The science department of Harvard University seems to think so. Their study, titled Universality and Diversity in Human Song, explains that ethnographic text and audio recordings map out universals in world music.


Without a doubt, there is a worldwide love of music encompassing a wide variety of differing tastes, whether you’re a fan of the chart-topping pop hits of Taylor Swift or a diehard death metal listener. Clearly, music can be seen as a means of expression, communication and entertainment, bringing together individual groups of people and even whole societies.


Notably, some of these factors seem reminiscent of languages. Indeed, both music and languages use sound to affect our emotions, bring us together and they can even be read and be written. All of these attributes act as the binding glue of our country, allowing us to share feelings, raise our voices and form and develop relationships with those closest to us.


Given the overwhelming societal benefits of learning music, why is it that as of 2022 there has been a net 14-year decline in A-level music entries in the UK? Perhaps it is the result of an unnecessary focus on perfecting a specific musical instrument, after all, music doesn’t have to be understood to be effective. Thinking back to when you learned your first language as a baby, (an impossible task, but useful for this thought experiment) nobody was demanding you to speak the language perfectly. Babies are allowed to make mistakes while learning their first language, in fact, it is these mistakes which are often lauded, being seen as endearing and adorable.


If approached the same way to babies learning a language, music could be learnt faster as there would be greater focus on enjoyment as opposed to perfection.

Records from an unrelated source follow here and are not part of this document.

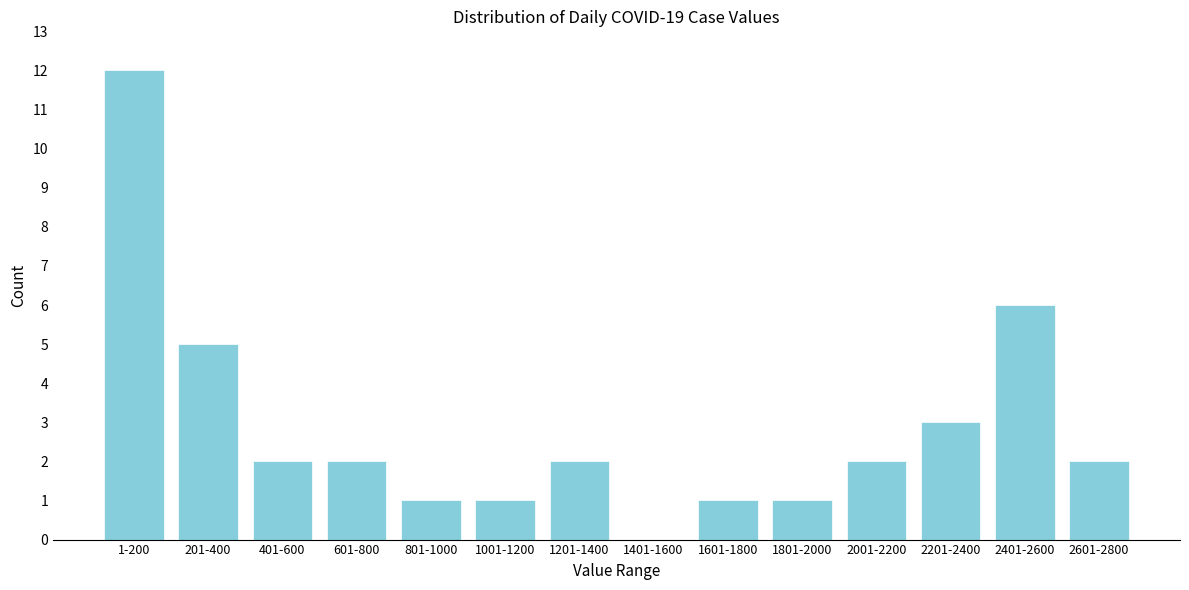

Reading left to right, list all the values displayed in this chart.

1-200=12	201-400=5	401-600=2	601-800=2	801-1000=1	1001-1200=1	1201-1400=2	1401-1600=0	1601-1800=1	1801-2000=1	2001-2200=2	2201-2400=3	2401-2600=6	2601-2800=2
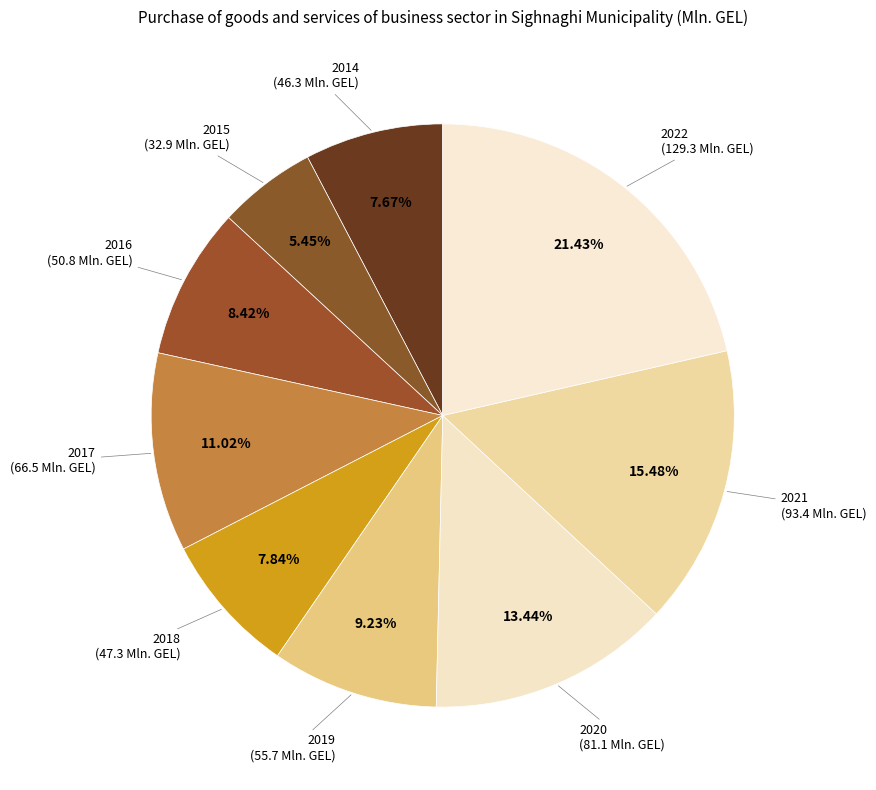

What percentage is NOT represented by 2017?

89.0%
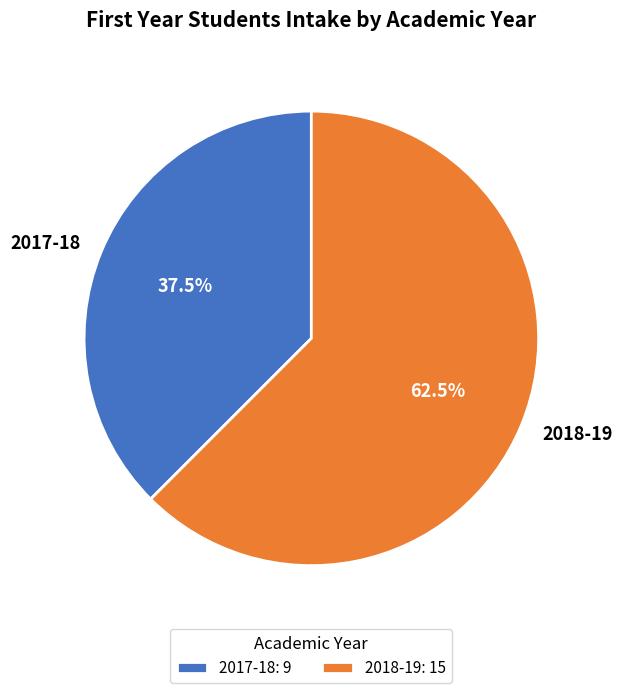

Is there any slice that represents more than half of the pie?

Yes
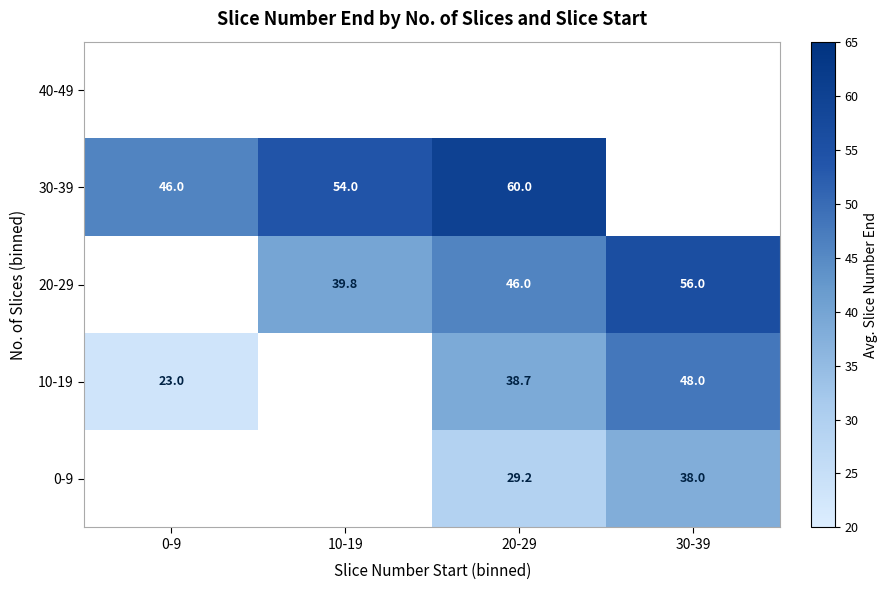

What is the maximum value shown in the chart?

60.0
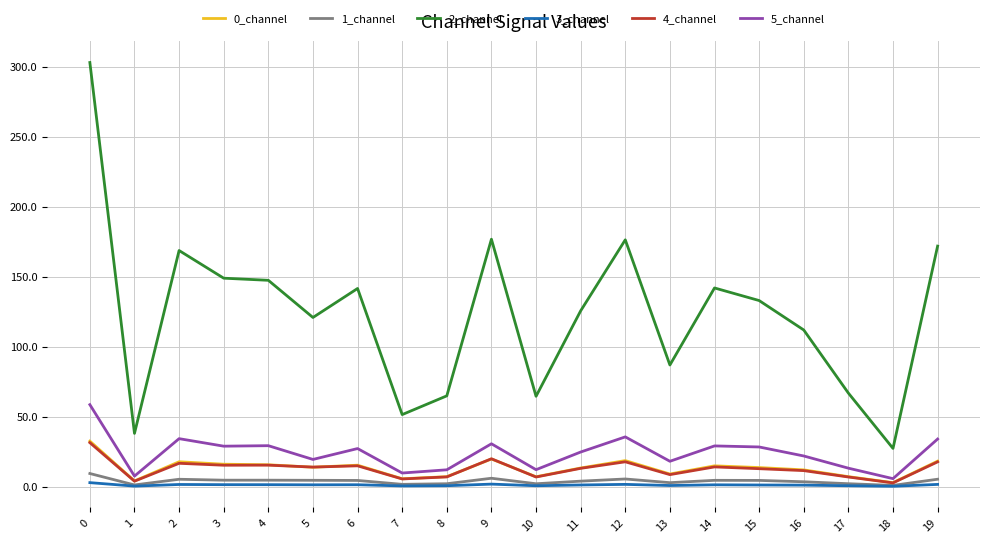

Count the number of data series in this chart.

6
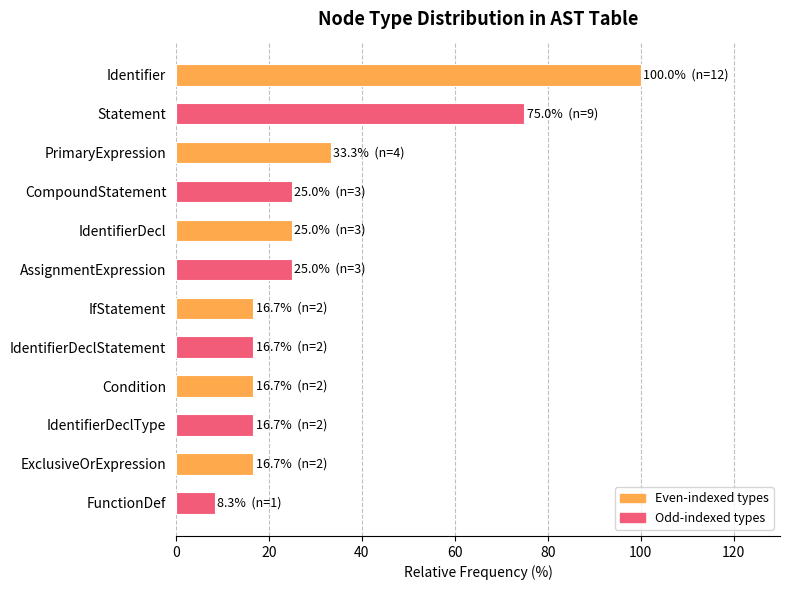

What is the change in value from PrimaryExpression to CompoundStatement?

-8.3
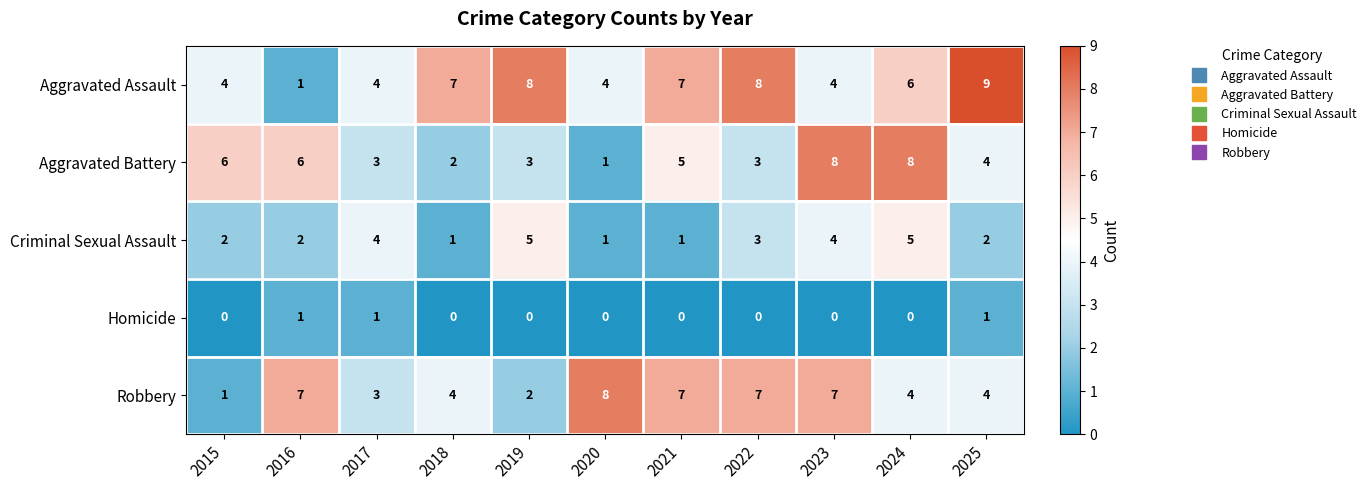

What is the greatest value displayed?

9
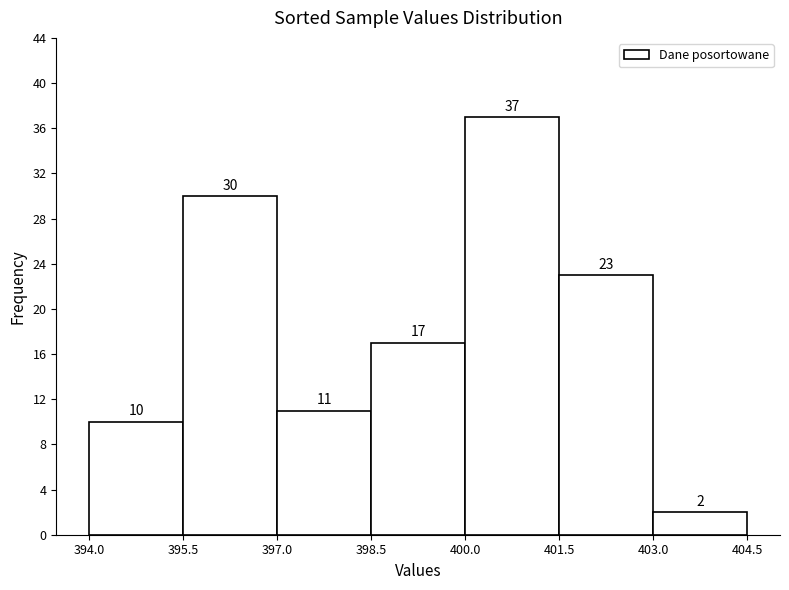

What is the height of the bar covering 401.5 to 403.0 on the x-axis?

23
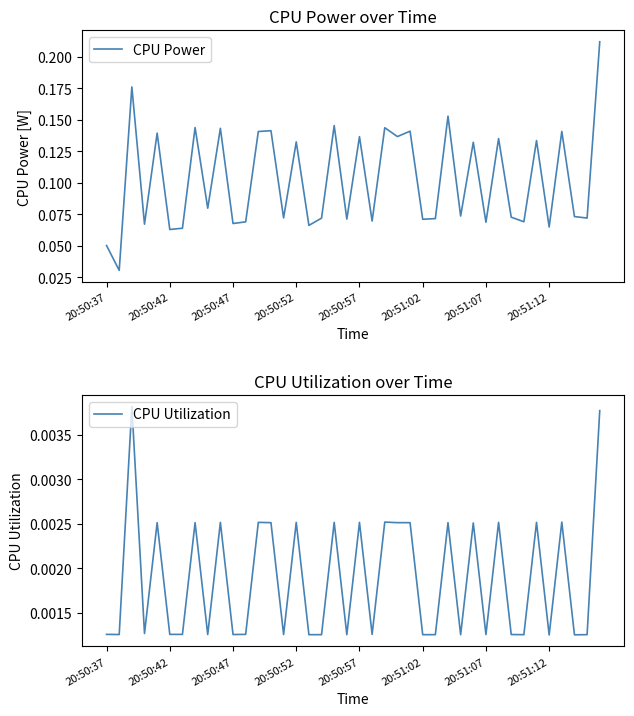

At which category is the sum across all series the highest?

39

In a linguistic context, perhaps music teachers are only telling their students what they are supposed to say rather than asking them what they want to say. 


As I currently struggle to learn guitar, I am reminded that by embracing my mistakes (and trust me, there are a lot), the same way I would in my French A-level, I will ultimately progress further. To anyone who is debating whether to pick up a musical instrument for the first time I would say to go for it – you may sound really, really awful at first, but the end result is a lifelong skill, a shared passion and maybe even a universal language!